Meilleur buteur d’Amiens, l’attaquant canadien qui fête ses 37 ans le 2 février dépasse toutes les espérances cette saison. Nous avons tenté de percer les secrets de l’un des meilleurs joueurs de la Ligue Magnus.
Vous faites preuve d’une régularité assez exceptionnelle devant le but cette saison, quel est votre secret ?
Je suis dans une bonne passe en ce moment. C’est vrai que les derniers matchs j’ai été constant. Quand j’ai une chance j’en profite, ça fait partie de ma préparation avant les matchs. Je me dis souvent que l’important c’est que je trouve une manière d’apporter de l’offensive. Je me concentre là-dessus et quand ça va bien, souvent ça fait effet boule de neige. Tu ne penses plus trop, tu ne fais qu’agir. C’est là que je suis le plus dangereux, quand je ne pense plus sur la glace. Quand tu réfléchis trop, il est trop tard. En ce moment, la réussite technique est là, mais je suis conscient que si j’arrête de travailler et de faire les efforts ça peut partir très vite dans l’autre sens. J’en veux toujours plus. Nous, les marqueurs de buts, on aime ça marquer, on n’est jamais satisfait. Mon objectif personnellement c’était d’en mettre un peu au-dessus de vingt cette année, j’en ai vingt-et-un, donc mon objectif c’est d’en avoir plus. C’est un bon feeling pour moi de voir le puck rentrer au fond, depuis que je suis jeune c’est ça que j’aime faire.
Si je ne marque pas je ne fais pas mon travail.

* * * * *

| CONSIGNES DE TRAVAIL |
(a) D'après le texte source, combien de buts l'attaquant a-t-il marqués cette saison ?
(b) Présentez sous forme de tableau Markdown, avec les colonnes « N° » et « Contenu », les lignes des enregistrements allant de la ligne contenant « longitude: -89.1997 » jusqu'à la fin des enregistrements, ces deux bornes comprises. Omettez les lignes vides et les images.

* * * * *

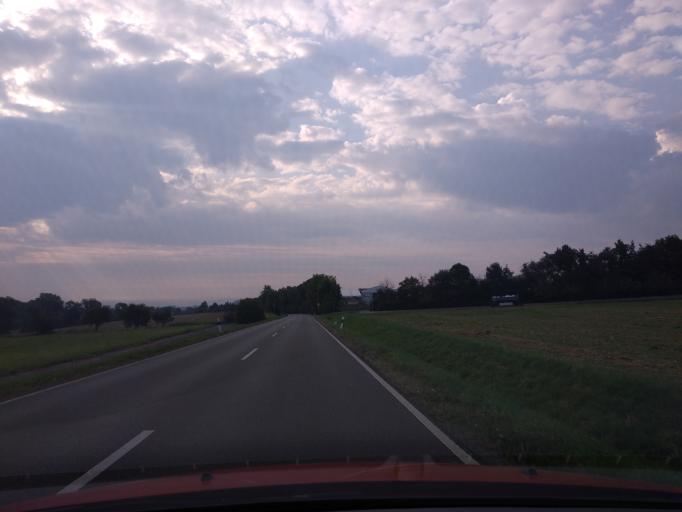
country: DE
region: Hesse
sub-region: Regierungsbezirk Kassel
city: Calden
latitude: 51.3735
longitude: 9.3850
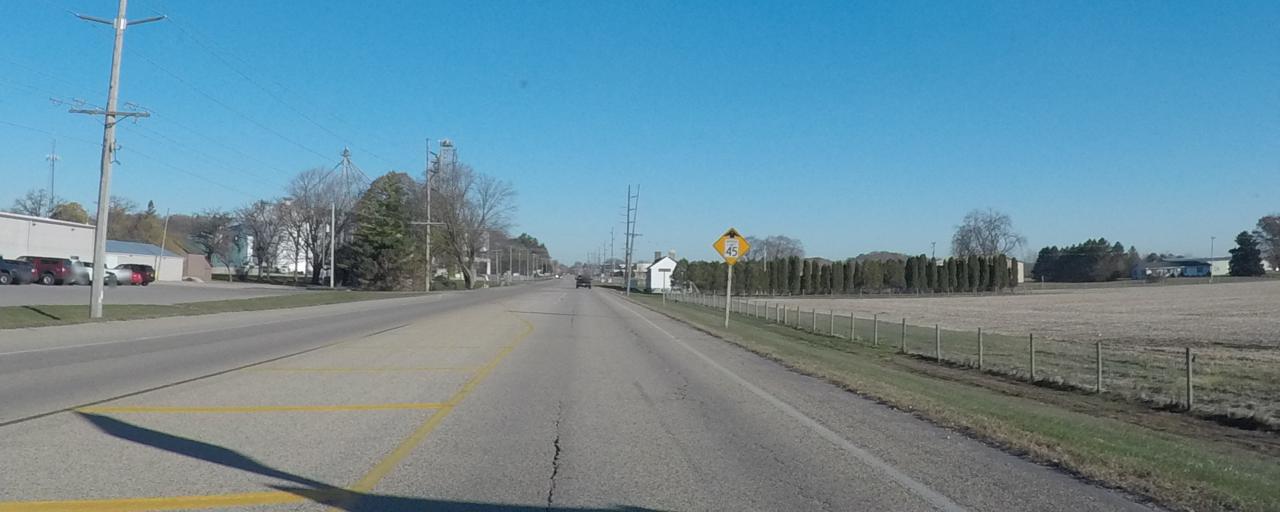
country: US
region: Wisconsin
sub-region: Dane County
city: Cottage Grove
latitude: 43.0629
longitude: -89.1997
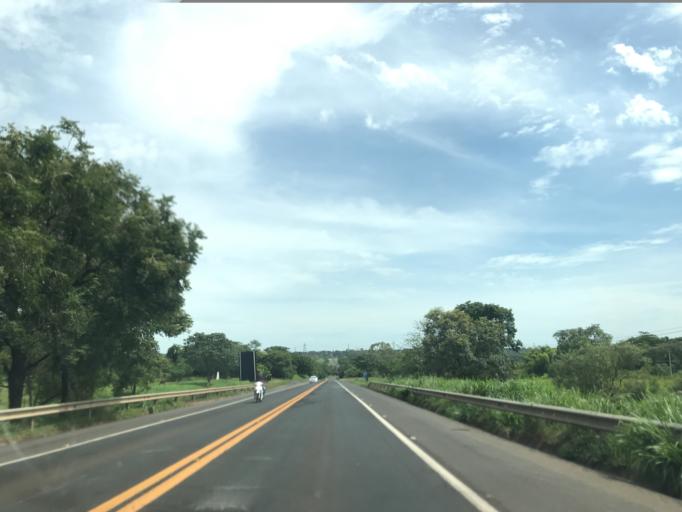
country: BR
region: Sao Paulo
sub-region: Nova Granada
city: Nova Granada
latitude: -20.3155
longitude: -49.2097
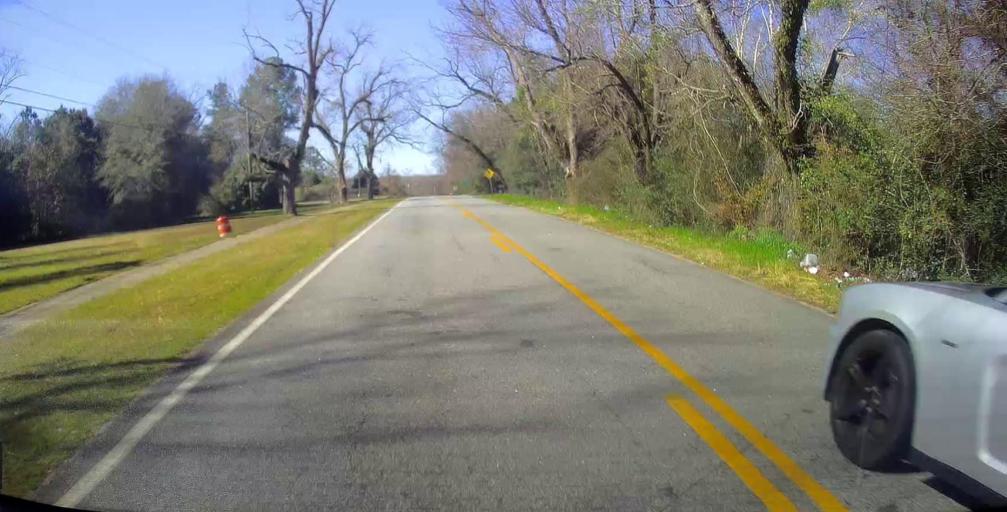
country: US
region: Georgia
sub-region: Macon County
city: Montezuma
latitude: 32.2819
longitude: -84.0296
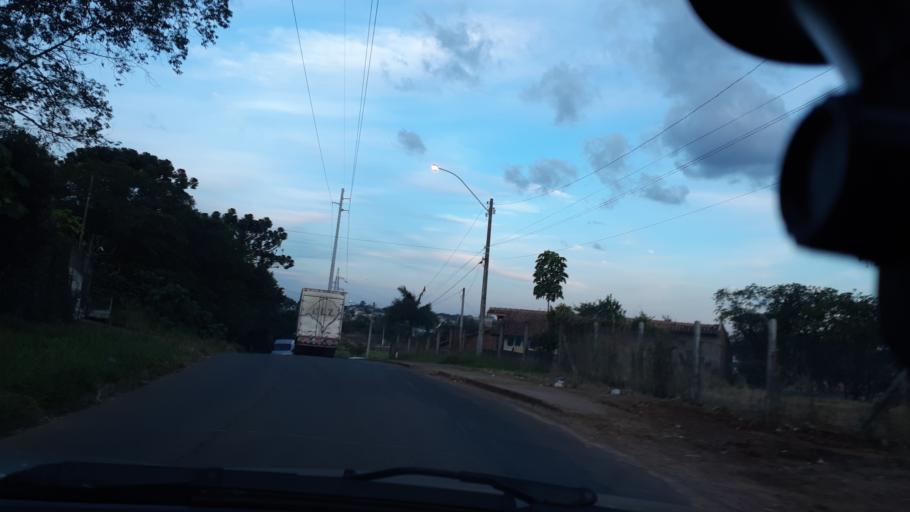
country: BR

* * * * *

| RÉPONSES ATTENDUES |
(a) Il en a marqué vingt et un.

(b)
| N° | Contenu |
|---|---|
| 1 | longitude: -89.1997 |
| 2 | country: BR |
| 3 | region: Sao Paulo |
| 4 | sub-region: Nova Granada |
| 5 | city: Nova Granada |
| 6 | latitude: -20.3155 |
| 7 | longitude: -49.2097 |
| 8 | country: US |
| 9 | region: Georgia |
| 10 | sub-region: Macon County |
| 11 | city: Montezuma |
| 12 | latitude: 32.2819 |
| 13 | longitude: -84.0296 |
| 14 | country: BR |